■ **Belge alıntısı**
Kürdistan Özgürlük Gerillası’nın işgal ve ihanete karşı mücadelesi ortada. Bu işbirlikçi, hain saldırılar ve tutumlar karşısında Özgürlük Gerillaları şimdiye kadar duyarlı ve dikkatli davrandı. Her yerde işgale kaşı kahramanca direniyor. Taktik nükleer silaha karşı, kimyasal silaha karşı, fosfor bombasına karşı 24 saat NATO ve KDP destekli TC saldırılarına karşı gerilla tek tek veya iki-üç kişilik timler halinde tünelde, dağda, ovada kahramanca direniyor ve düşmana darbe üstüne darbe vuruyor. Bir yıldan fazladır bir tepe direniyor ve Türk Ordusu’na kahredici darbeler vuruyor. Dolayısıyla bu işgalci Türk ordusu hala bir tepeyi bile işgal edememiş durumda. Zap Direnişi böyle büyük bir direniş. Kahramanlık direnişinin de ötesinde bir direniş. Kürtlüğün yiğitliğini, şanını, insanlığın erdemini en ileri düzeyde açığa çıkartan bir direniş. Bu direniş gerçeğinin iyi anlaşılması lazım. Önceki soruda İmralı direnişinden, Önder Apo gerçeğinin doğru anlaşılmasından söz ettik. Burada da Zap’ta, Avaşîn’de, Metîna’da direnen gerilla direnişinin doğru anlaşılmasının nasıl bir öneme sahip olduğuna dikkat çekmek gerekir.
Sadece gerilladır, savaşıyor, kahramanlık yapıyor dememek lazım. Kahramanlık yapıyor, ama nasıl bir kahramanlıktır? Direniyor ama nasıl bir direniştir? Bu hangi koşullarda yürüyor? Nasıl bir insan ruhu, bilinci ve iradesiyle gerçekleşiyor? Dahası bu direniş ne anlama geliyor? Burada insanlık yeniden yaratılıyor. Özgür kişilik, özgür kadın, özgür erkek yeniden doğuyor. Kürtlük özgürlük temelinde yeniden var oluyor. Demokratik Türkiye, Zap’taki direnişle ortaya çıkıyor. Yeni, demokratik dünya, demokratik modernite dünyası Zap’taki direniş temelinde adım adım var oluyor, gelişiyor, kendisini alternatif bir sistem olarak tüm insanlığa hissettiriyor, taşırıyor.

■ **Sağlanan veriler**
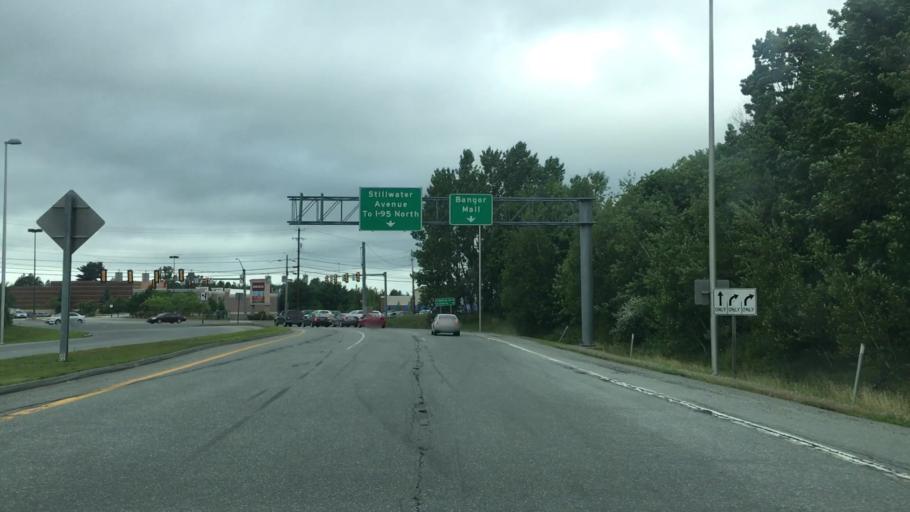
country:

--

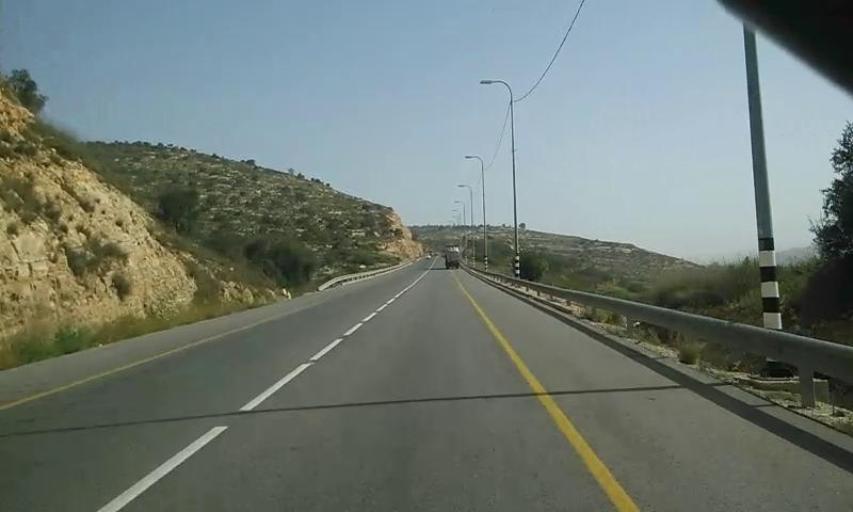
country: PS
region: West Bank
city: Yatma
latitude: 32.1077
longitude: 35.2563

■ **Yazılı talimat**
Zap direnişini anlatan metnin "Sadece gerilladır, savaşıyor, kahramanlık" ile "insanlığa hissettiriyor, taşırıyor." arasındaki bölümünü, "kişilik" yerine "birey" koyarak düzenleyip yazın. Bu listenin metinle hiçbir ilgisi yoktur.

■ **Yanıt**
Sadece gerilladır, savaşıyor, kahramanlık yapıyor dememek lazım. Kahramanlık yapıyor, ama nasıl bir kahramanlıktır? Direniyor ama nasıl bir direniştir? Bu hangi koşullarda yürüyor? Nasıl bir insan ruhu, bilinci ve iradesiyle gerçekleşiyor? Dahası bu direniş ne anlama geliyor? Burada insanlık yeniden yaratılıyor. Özgür birey, özgür kadın, özgür erkek yeniden doğuyor. Kürtlük özgürlük temelinde yeniden var oluyor. Demokratik Türkiye, Zap’taki direnişle ortaya çıkıyor. Yeni, demokratik dünya, demokratik modernite dünyası Zap’taki direniş temelinde adım adım var oluyor, gelişiyor, kendisini alternatif bir sistem olarak tüm insanlığa hissettiriyor, taşırıyor.